Maybe we should stop throwing so much money at a church plant and do it on a shoe-string, then we would have greater success. John Smith did this and had great success. Yet, if that was the solution, the Church around the globe should be knocking it out of the park. The average church works with small sums of money from which to do ministry.
Use any other argument you want. You cannot properly draw a universal positive from one instance of success.
Whole denominations change strategies every time a “new way” was discovered.
While all of these issues are worthy of a discussion, are they the primary, foundational issue? The problems are many and far more complex than reducing it to a model or methodology. In fact, there is a whole diversity of issues we could bring to the table. But, models and methods on “how we do church” has been elevated above everything else, and this needs to change.
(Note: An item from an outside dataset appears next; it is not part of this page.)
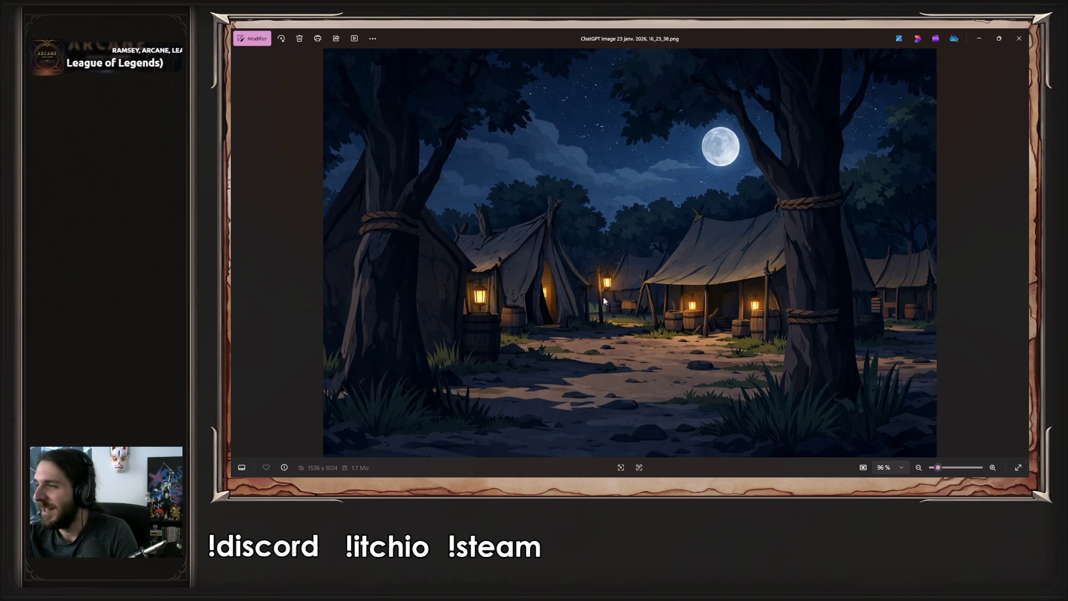
key("Left")
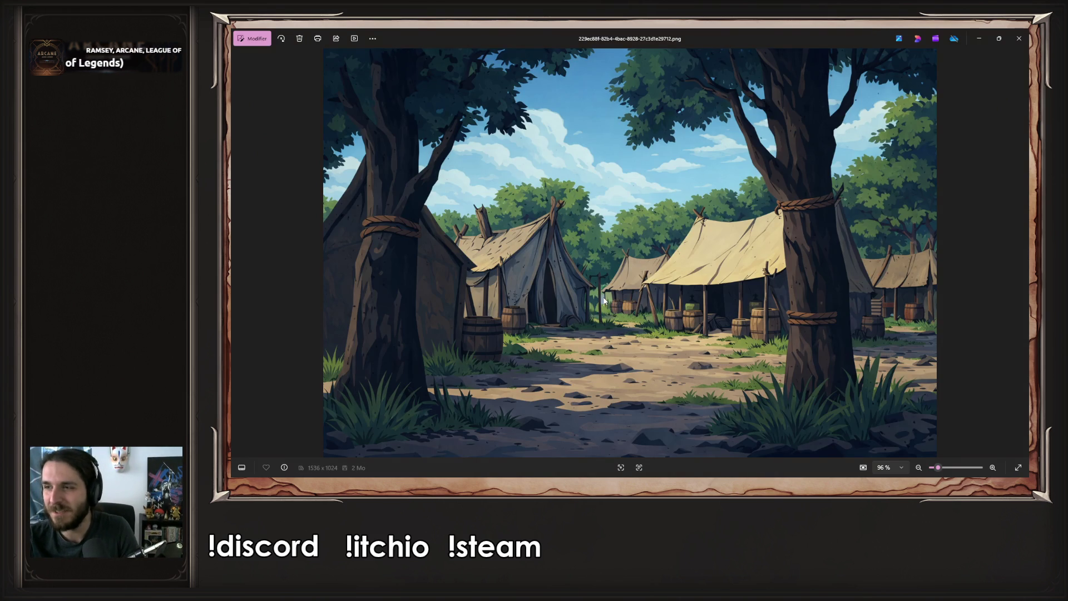
key("alt+F4")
We have possibly focused for too long on the wrong issues. I would dare say that 98% of the speeches you have heard about “doing” church–planting, centres around “how”rather than “why” of the call to plant. It ceases to amaze me that through all the smoke and mirrors, we have failed to stop and look at one primary issue: The "who"!
A person “called” and “wired” to plant will be able to raise disciples in the current society that they find themselves planted in. It is these disciples that can change the spheres of influence that they are in. It is through this that the success of a church plant can be seen.
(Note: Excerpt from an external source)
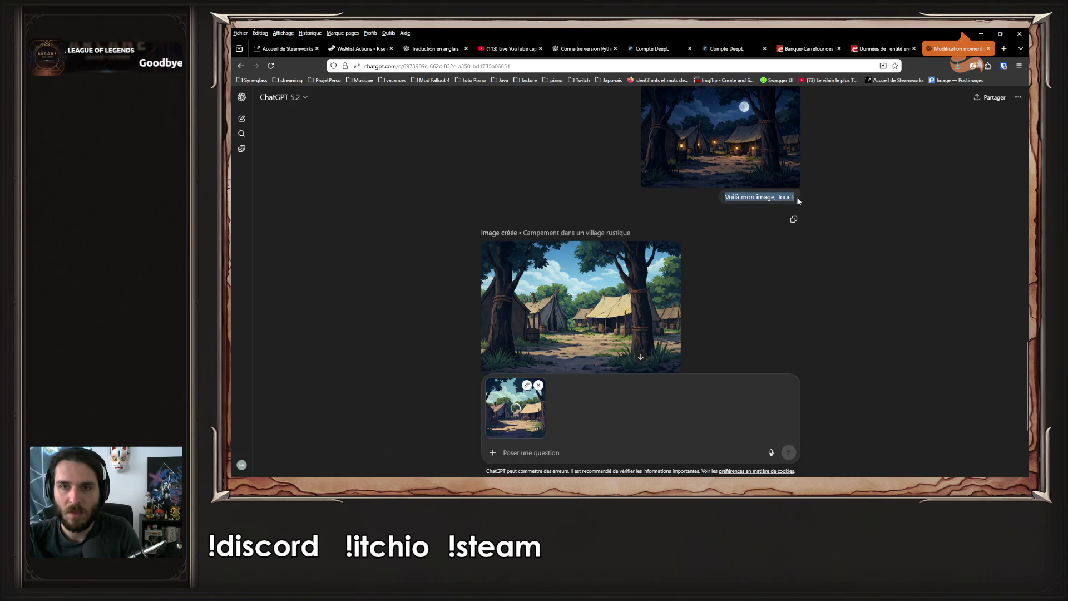
left_click(648, 424)
key("ctrl+v")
So it might be time to put down the church planting books, and pick up our Bibles and look at the method Jesus used and the way in which the early church reached the then known world with such great success.
Don’t get me wrong. I love reading the amazing resources available to planters today. But church planting is first and foremost about knowing and following Jesus deeply, intimately and authentically. And through that, knowing who he has made you to be, and being comfortable in walking in that calling, be it to be a church planter or not. Knowing this and following him is about 90% of it. Knowing the latest greatest "how-to’s" about planting the next amazing church plant is only about 10%.
In fact, reading the thrilling stories of church planters can be a bit intoxicating. You imagine that what happened to the church planter in the book will happen to you. But in the end it turns out to be an elaborate tale of make believe, a shot of excitement that makes you feel good until reality hits. Read enough books and you will actually feel like you’ve planted a church. You fancy yourself to be an expert on the subject when you actually just know a bunch of good planting ideas that worked well for someone else.
Yes, I know, reading church planting books and learning from effective church planters can be helpful. But starting a new community is not a paint-by-numbers game. It is the frontline of spiritual warfare. When motivated by a Kingdom calling, planting a new church is a direct attack on hell. And when all hell breaks loose, knowing the formula isn’t going to help you much. Knowing Jesus and knowing your calling is going to be what keeps you steadfast.
So read the books, go to the conferences and learn from other planters. Then spend enough time with Jesus to know what he wants YOU to do. And then do it.